Want a general changes protocol for data (can we generalize CouchDB’s _changes to lots of other stuff including the Webstore)

  • A changes protocol => syncing between DBs => support for updates and distributed systems

2. Diffing and merging

  • We lack a diff (patch) format and a merge protocol (see previous posts We Need Distributed Revision Control for Data and (older) Collaborative Development of Data)
  • Note these issues are related but not identical – full-on merging, as in e.g. git or mercurial is about more than simple patch application.
  • Diff format options (are there more?)
    1. Brute force: e.g. serialize to text and use git
    2. Identify atomic structure (e.g. document) and apply diff at that level (think CouchDB or standard copy-on-write for RDBMS at row level)
    3. Recording transforms (e.g. Refine)
  • Capturing diffs at document level in a given system e.g. CouchDB (trivial as can just provide new and old document) or an SQL database (approx = Write-Ahead Log) isn’t that hard though often not immediately exposed (as with SQL) and, more importantly, specific to the data store and, often, type of data
  • Aside: if using something like CouchDB how would we capture edits when editing ‘offline’ e.g. on CSV version locally

3. Micro Schemas

Micro-schemas = just enough of standardized schema to apps and tools together with data in a minimal way

  • Micro-schemas = small schemas (“conventions”) for data that would support interoperability and allow for generic tools and apps.
  • Simple example: one would have a geodata micro-schema for tabular data that required every dataset with a long / lat for points to have a field named geometry containing geojson representing that point.
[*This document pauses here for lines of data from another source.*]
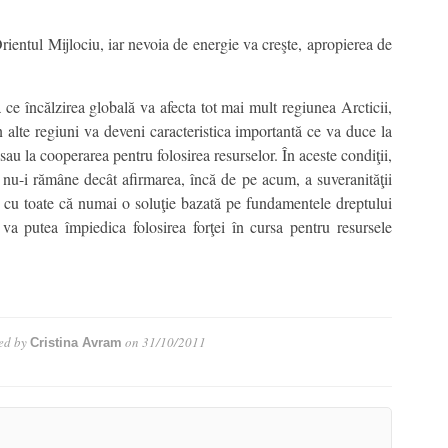
 Orientul Mijlociu, iar nevoia de energie va creşte, apropierea de
ce încălzirea globală va afecta tot mai mult regiunea Arcticii,
n alte regiuni va deveni caracteristica importantă ce va duce la
au la cooperarea pentru folosirea resurselor. În aceste condiţii,
i nu-i rămâne decât afirmarea, încă de pe acum, a suveranităţii
i, cu toate că numai o soluţie bazată pe fundamentele dreptului
i va putea împiedica folosirea forţei în cursa pentru resursele
ed by
on
31/10/2011
Cristina Avram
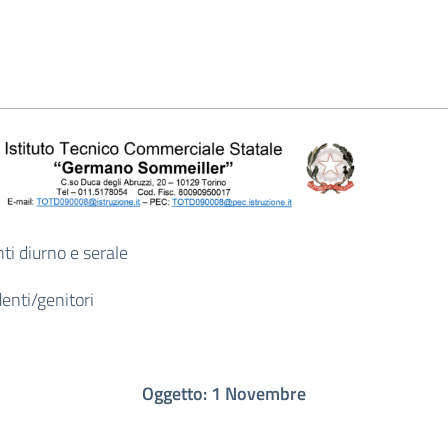
ti diurno e serale
denti/genitori
Oggetto: 1 Novembre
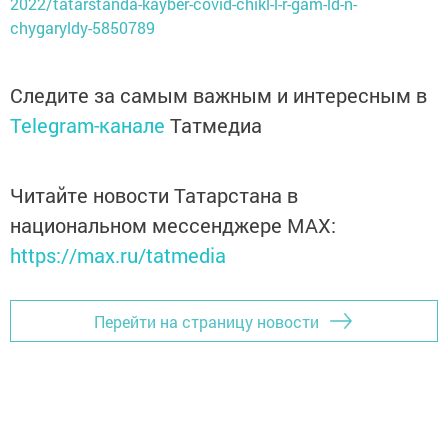
2022/tatarstanda-kayber-covid-chikl-l-r-gam-ld-n-
chygaryldy-5850789
Следите за самым важным и интересным в
Telegram-канале
Татмедиа
Читайте новости Татарстана в
национальном мессенджере MАХ:
https://max.ru/tatmedia
Перейти на страницу новости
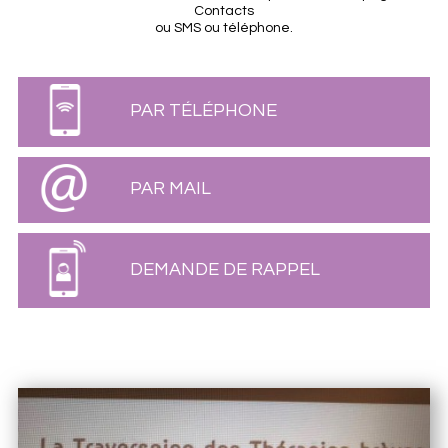
Contacts
ou SMS ou téléphone.
PAR TÉLÉPHONE
PAR MAIL
DEMANDE DE RAPPEL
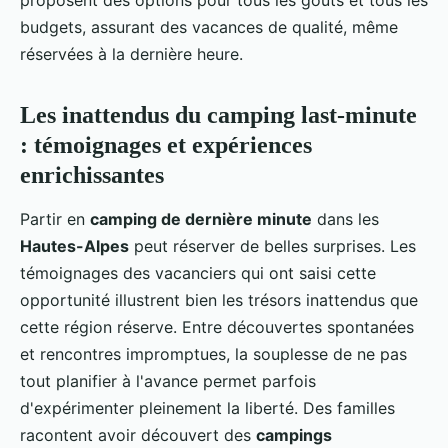
proposent des options pour tous les goûts et tous les
budgets, assurant des vacances de qualité, même
réservées à la dernière heure.
Les inattendus du camping last-minute
: témoignages et expériences
enrichissantes
Partir en
camping de dernière minute
dans les
Hautes-Alpes
peut réserver de belles surprises. Les
témoignages des vacanciers qui ont saisi cette
opportunité illustrent bien les trésors inattendus que
cette région réserve. Entre découvertes spontanées
et rencontres impromptues, la souplesse de ne pas
tout planifier à l'avance permet parfois
d'expérimenter pleinement la liberté. Des familles
racontent avoir découvert des
campings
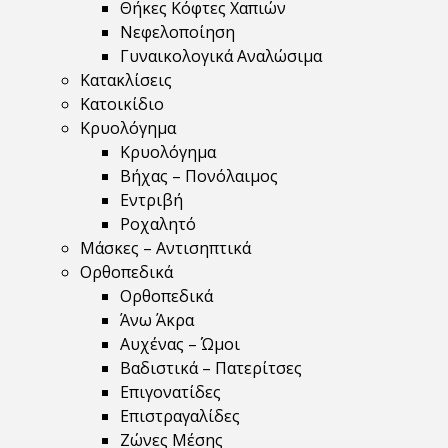
Θήκες Κόφτες Χαπιών
Νεφελοποίηση
Γυναικολογικά Αναλώσιμα
Κατακλίσεις
Κατοικίδιο
Κρυολόγημα
Κρυολόγημα
Βήχας – Πονόλαιμος
Εντριβή
Ροχαλητό
Μάσκες – Αντισηπτικά
Ορθοπεδικά
Ορθοπεδικά
Άνω Άκρα
Αυχένας – Ώμοι
Βαδιστικά – Πατερίτσες
Επιγονατίδες
Επιστραγαλίδες
Ζώνες Μέσης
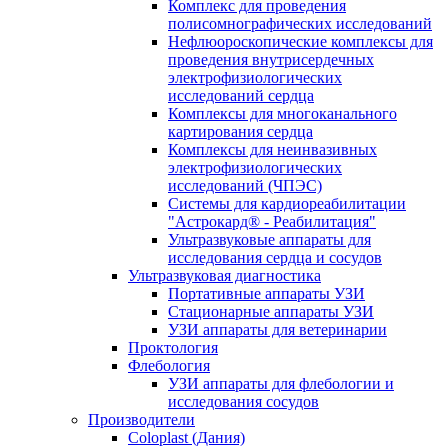
Комплекс для проведения
полисомнографических исследований
Нефлюороскопические комплексы для
проведения внутрисердечных
электрофизиологических
исследований сердца
Комплексы для многоканального
картирования сердца
Комплексы для неинвазивных
электрофизиологических
исследований (ЧПЭС)
Системы для кардиореабилитации
"Астрокард® - Реабилитация"
Ультразвуковые аппараты для
исследования сердца и сосудов
Ультразвуковая диагностика
Портативные аппараты УЗИ
Стационарные аппараты УЗИ
УЗИ аппараты для ветеринарии
Проктология
Флебология
УЗИ аппараты для флебологии и
исследования сосудов
Производители
Coloplast (Дания)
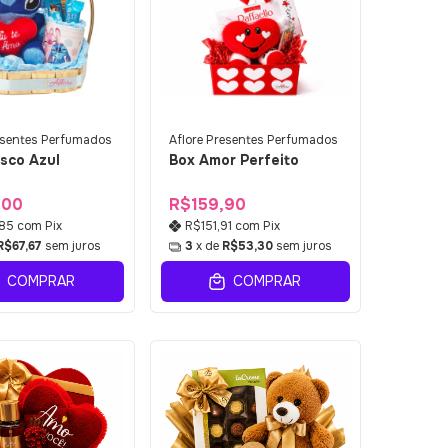
esentes Perfumados
Aflore Presentes Perfumados
isco Azul
Box Amor Perfeito
,00
R$159,90
,85
com
Pix
R$151,91
com
Pix
R$67,67
sem juros
3
x de
R$53,30
sem juros
COMPRAR
COMPRAR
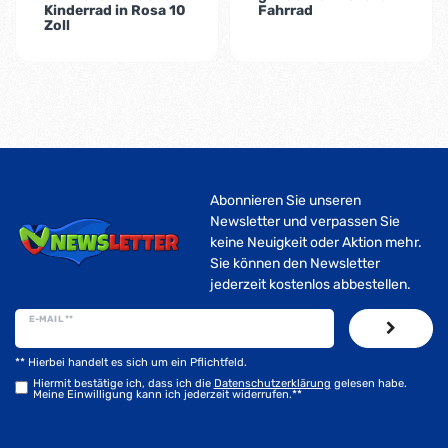
Kinderrad in Rosa 10
Fahrrad
Zoll
Abonnieren Sie unseren
Newsletter und verpassen Sie
keine Neuigkeit oder Aktion mehr.
Sie können den Newsletter
jederzeit kostenlos abbestellen.
E-MAIL **
** Hierbei handelt es sich um ein Pflichtfeld.
Hiermit bestätige ich, dass ich die
Daten­schutz­erklärung
gelesen habe.
Meine Einwilligung kann ich jederzeit widerrufen.**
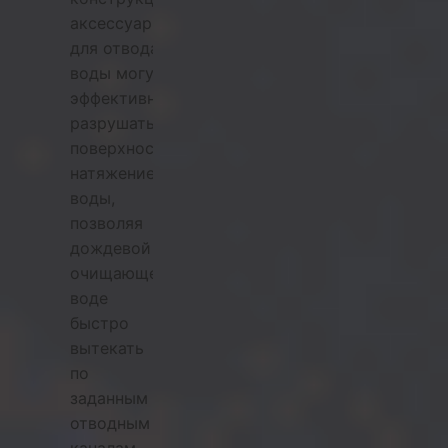
аксессуары
для отвода
воды могут
эффективно
разрушать
поверхностное
натяжение
воды,
позволяя
дождевой и
очищающей
воде
быстро
вытекать
по
заданным
отводным
каналам,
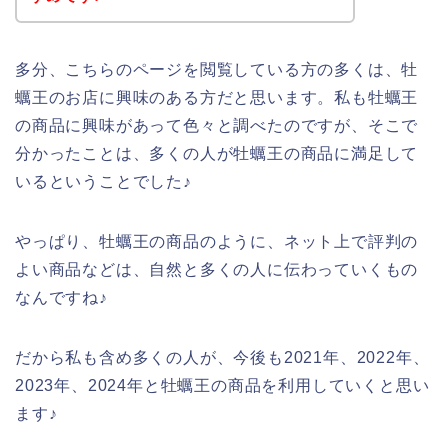
多分、こちらのページを閲覧している方の多くは、牡
蠣王のお店に興味のある方だと思います。私も牡蠣王
の商品に興味があって色々と調べたのですが、そこで
分かったことは、多くの人が牡蠣王の商品に満足して
いるということでした♪
やっぱり、牡蠣王の商品のように、ネット上で評判の
よい商品などは、自然と多くの人に伝わっていくもの
なんですね♪
だから私も含め多くの人が、今後も2021年、2022年、
2023年、2024年と牡蠣王の商品を利用していくと思い
ます♪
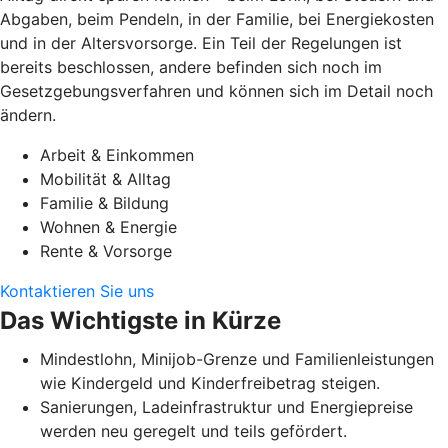
Abgaben, beim Pendeln, in der Familie, bei Energiekosten
und in der Altersvorsorge. Ein Teil der Regelungen ist
bereits beschlossen, andere befinden sich noch im
Gesetzgebungsverfahren und können sich im Detail noch
ändern.
Arbeit & Einkommen
Mobilität & Alltag
Familie & Bildung
Wohnen & Energie
Rente & Vorsorge
Kontaktieren Sie uns
Das Wichtigste in Kürze
Mindestlohn, Minijob-Grenze und Familienleistungen
wie Kindergeld und Kinderfreibetrag steigen.
Sanierungen, Ladeinfrastruktur und Energiepreise
werden neu geregelt und teils gefördert.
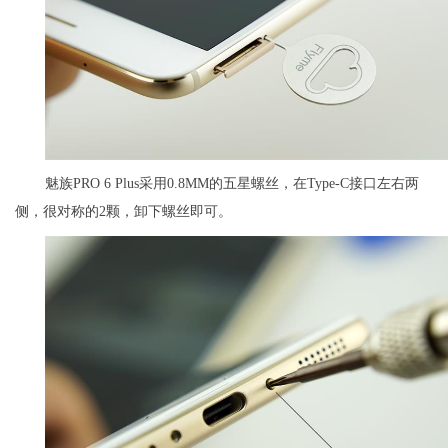
魅族PRO 6 Plus采用0.8MM的五星螺丝，在Type-C接口左右两
侧，很对称的2颗，卸下螺丝即可。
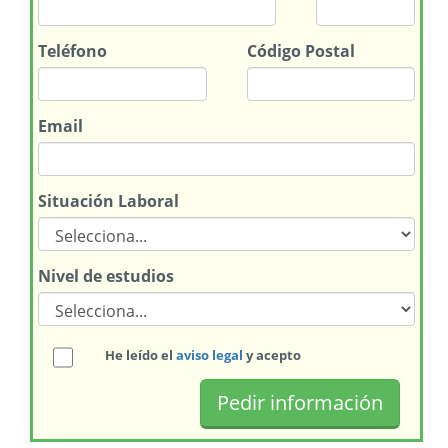
Teléfono
Código Postal
Email
Situación Laboral
Nivel de estudios
He leído el
aviso legal
y acepto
That way one could build a data browser to present any such dataset.
  • Not only should these schemas be very simple, they would be combinable so a given dataset could support many of these.
  • Aside: I’d sort of prefer the term knowledge or information API here as it would suggest all the nice analogies with code: schemas are just liked APIs but for information: they provide a standard way for other systems to interact with that material. Plus, things like the combinability I just referred to in the previous point, have a nice analogy with MixIns or Abstract interfaces in code where a given Class can implement many MixIns or Abstract interfaces. However, I fear the term API may just be too technical and “geeky”.